• Task to carry out: The copy should hold exactly the lines below from the one that contains "the clothing on table at (x=964, y=320), 4105" through the one that contains "the black lamp" and nothing else, so no pictures.

• Exercise inputs:
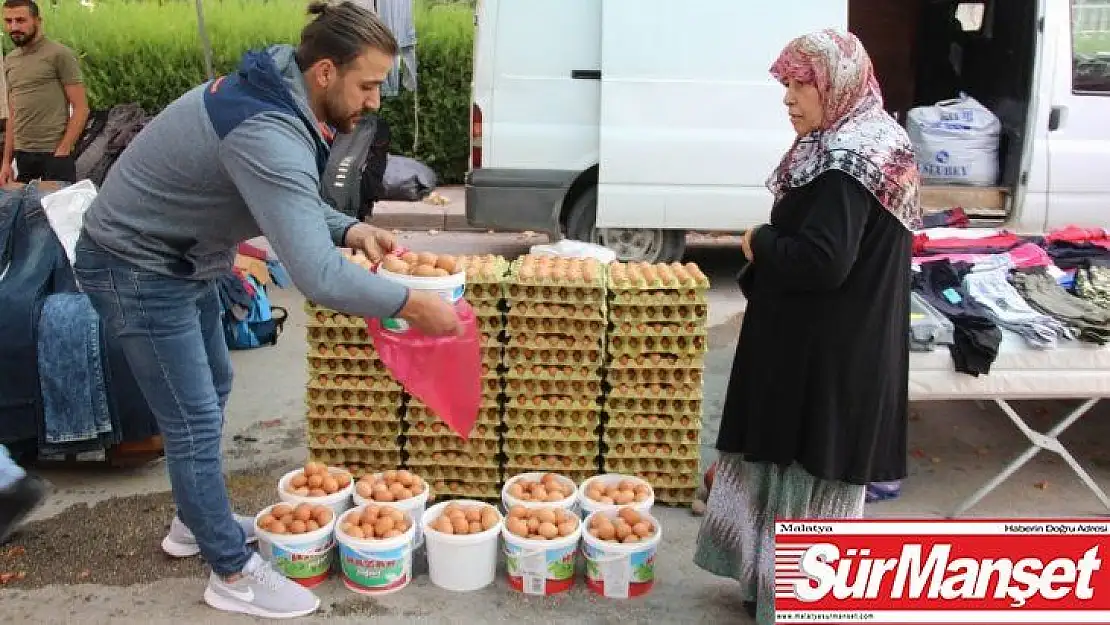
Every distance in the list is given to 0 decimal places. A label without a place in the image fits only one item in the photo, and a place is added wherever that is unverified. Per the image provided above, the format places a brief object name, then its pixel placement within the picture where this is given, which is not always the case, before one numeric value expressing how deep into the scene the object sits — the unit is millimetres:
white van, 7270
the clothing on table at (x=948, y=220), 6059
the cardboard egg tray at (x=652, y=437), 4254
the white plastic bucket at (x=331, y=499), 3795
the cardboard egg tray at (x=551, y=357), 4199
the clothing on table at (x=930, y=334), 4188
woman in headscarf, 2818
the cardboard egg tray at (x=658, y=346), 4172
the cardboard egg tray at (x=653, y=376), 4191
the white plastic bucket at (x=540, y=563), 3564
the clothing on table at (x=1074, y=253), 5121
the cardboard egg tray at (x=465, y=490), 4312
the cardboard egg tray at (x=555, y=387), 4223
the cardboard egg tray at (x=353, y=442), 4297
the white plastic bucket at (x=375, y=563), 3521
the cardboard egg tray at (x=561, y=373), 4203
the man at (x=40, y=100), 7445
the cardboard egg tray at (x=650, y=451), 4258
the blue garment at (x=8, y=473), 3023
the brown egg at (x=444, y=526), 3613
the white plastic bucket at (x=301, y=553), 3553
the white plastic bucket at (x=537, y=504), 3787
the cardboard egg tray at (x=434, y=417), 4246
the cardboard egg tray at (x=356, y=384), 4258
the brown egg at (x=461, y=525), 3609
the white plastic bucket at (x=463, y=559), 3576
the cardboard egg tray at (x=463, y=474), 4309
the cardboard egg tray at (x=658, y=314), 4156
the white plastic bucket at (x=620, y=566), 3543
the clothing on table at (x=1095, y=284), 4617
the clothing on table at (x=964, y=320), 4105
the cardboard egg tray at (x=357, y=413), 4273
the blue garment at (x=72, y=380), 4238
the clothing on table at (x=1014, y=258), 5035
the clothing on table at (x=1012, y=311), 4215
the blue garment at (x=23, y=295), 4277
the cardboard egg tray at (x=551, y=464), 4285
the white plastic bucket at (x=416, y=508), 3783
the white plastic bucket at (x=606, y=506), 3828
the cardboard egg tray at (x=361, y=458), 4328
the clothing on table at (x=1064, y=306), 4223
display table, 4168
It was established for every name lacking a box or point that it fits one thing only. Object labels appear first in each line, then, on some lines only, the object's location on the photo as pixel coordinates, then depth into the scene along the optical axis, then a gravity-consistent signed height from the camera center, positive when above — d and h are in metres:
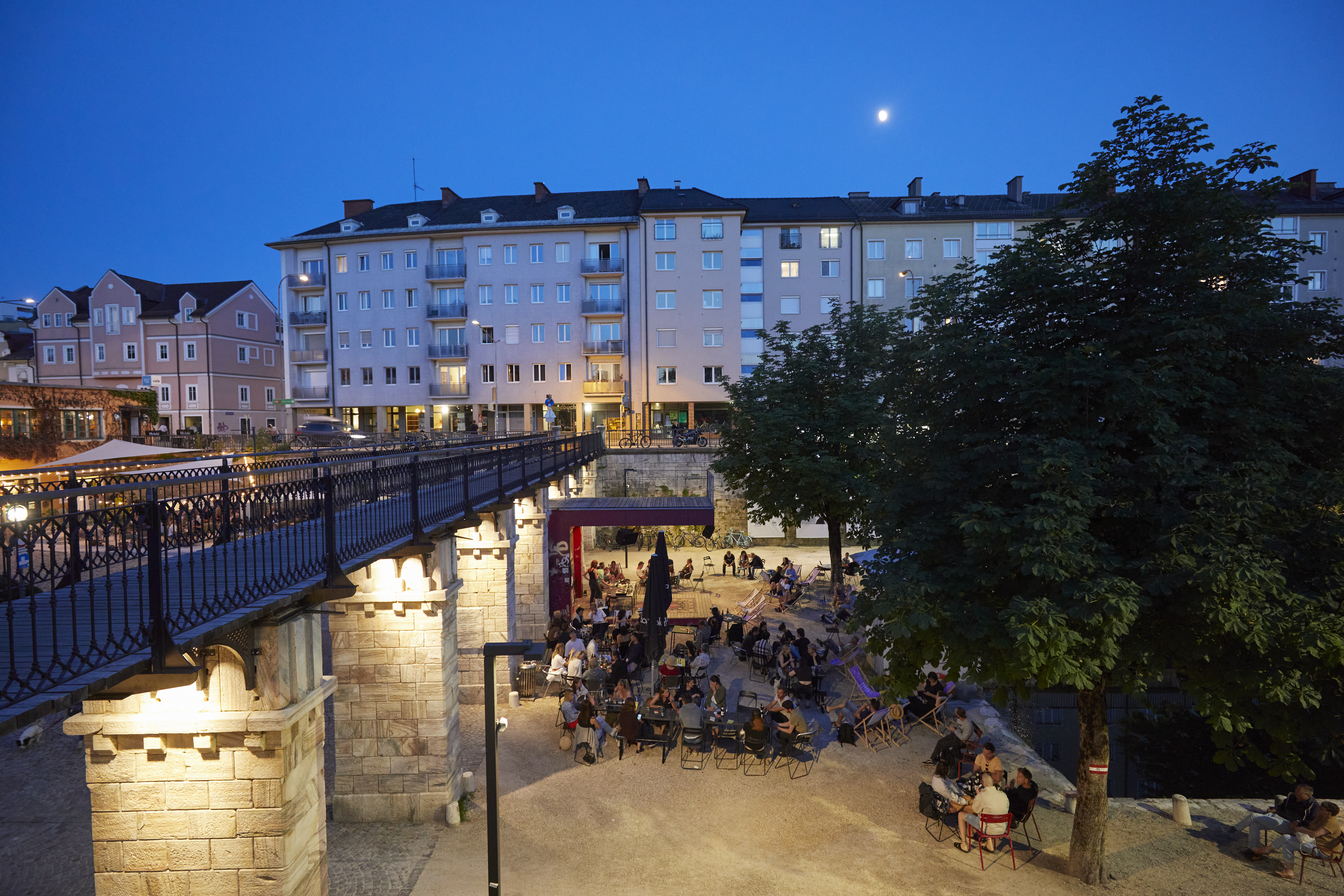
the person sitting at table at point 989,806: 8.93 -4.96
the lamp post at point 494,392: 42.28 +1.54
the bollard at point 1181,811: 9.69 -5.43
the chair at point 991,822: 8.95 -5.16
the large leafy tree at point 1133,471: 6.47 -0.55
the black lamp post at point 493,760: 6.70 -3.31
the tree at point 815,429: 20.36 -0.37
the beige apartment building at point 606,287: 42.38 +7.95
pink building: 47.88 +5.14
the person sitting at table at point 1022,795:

==

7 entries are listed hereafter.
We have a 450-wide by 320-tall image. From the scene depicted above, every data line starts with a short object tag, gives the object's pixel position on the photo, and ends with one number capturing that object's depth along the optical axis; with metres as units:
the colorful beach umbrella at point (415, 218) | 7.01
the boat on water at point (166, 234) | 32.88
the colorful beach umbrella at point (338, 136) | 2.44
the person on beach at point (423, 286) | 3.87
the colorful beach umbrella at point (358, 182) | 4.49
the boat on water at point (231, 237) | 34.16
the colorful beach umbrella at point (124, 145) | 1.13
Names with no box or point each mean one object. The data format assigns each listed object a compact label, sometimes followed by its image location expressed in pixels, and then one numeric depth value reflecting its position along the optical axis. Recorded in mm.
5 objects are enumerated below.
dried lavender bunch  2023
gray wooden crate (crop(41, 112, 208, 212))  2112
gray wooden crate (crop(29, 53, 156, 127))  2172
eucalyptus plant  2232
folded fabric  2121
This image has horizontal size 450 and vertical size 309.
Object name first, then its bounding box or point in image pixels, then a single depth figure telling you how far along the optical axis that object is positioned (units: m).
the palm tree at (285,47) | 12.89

• Output for this exercise:
the clothing on table at (x=964, y=320), 4105
the cardboard egg tray at (x=357, y=413), 4273
the blue garment at (x=72, y=380), 4238
the clothing on table at (x=1014, y=258), 5035
the clothing on table at (x=1012, y=311), 4215
the blue garment at (x=23, y=295), 4277
the cardboard egg tray at (x=551, y=464), 4285
the white plastic bucket at (x=416, y=508), 3783
the white plastic bucket at (x=606, y=506), 3828
the cardboard egg tray at (x=361, y=458), 4328
the clothing on table at (x=1064, y=306), 4223
display table, 4168
It was established for every name lacking a box or point that it fits one thing only. Object labels appear first in each line, then, on some lines only, the object's location on the photo as pixel coordinates, then depth into the scene along the optical axis, then a gravity-consistent signed height from the camera center, positive when above — d and h are in metres:
the person sitting at table at point 989,806: 8.93 -4.96
the lamp post at point 494,392: 42.28 +1.54
the bollard at point 1181,811: 9.69 -5.43
the chair at point 991,822: 8.95 -5.16
the large leafy tree at point 1133,471: 6.47 -0.55
the black lamp post at point 493,760: 6.70 -3.31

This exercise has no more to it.